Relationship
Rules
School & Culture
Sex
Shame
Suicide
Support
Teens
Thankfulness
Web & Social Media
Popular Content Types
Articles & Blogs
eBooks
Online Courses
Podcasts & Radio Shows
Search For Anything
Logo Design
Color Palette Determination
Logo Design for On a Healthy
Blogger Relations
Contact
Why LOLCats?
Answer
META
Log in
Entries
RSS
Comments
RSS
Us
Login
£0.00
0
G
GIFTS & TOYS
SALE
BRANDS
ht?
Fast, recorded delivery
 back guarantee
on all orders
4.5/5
--
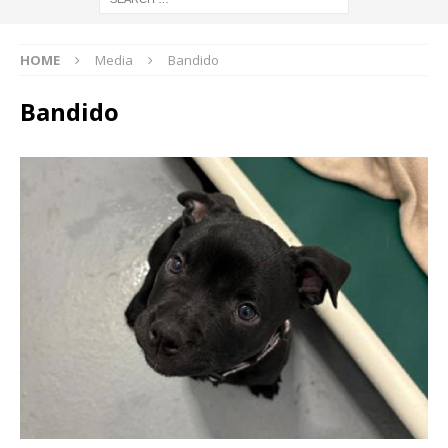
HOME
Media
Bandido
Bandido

EXERCISE PROMPT:
Locate every line in the records above that contains the string "Logo", treating uppercase and lowercase letters as distinct, and copy each of those lines.

COMPLETED EXERCISE:
Logo Design
Logo Design for On a Healthy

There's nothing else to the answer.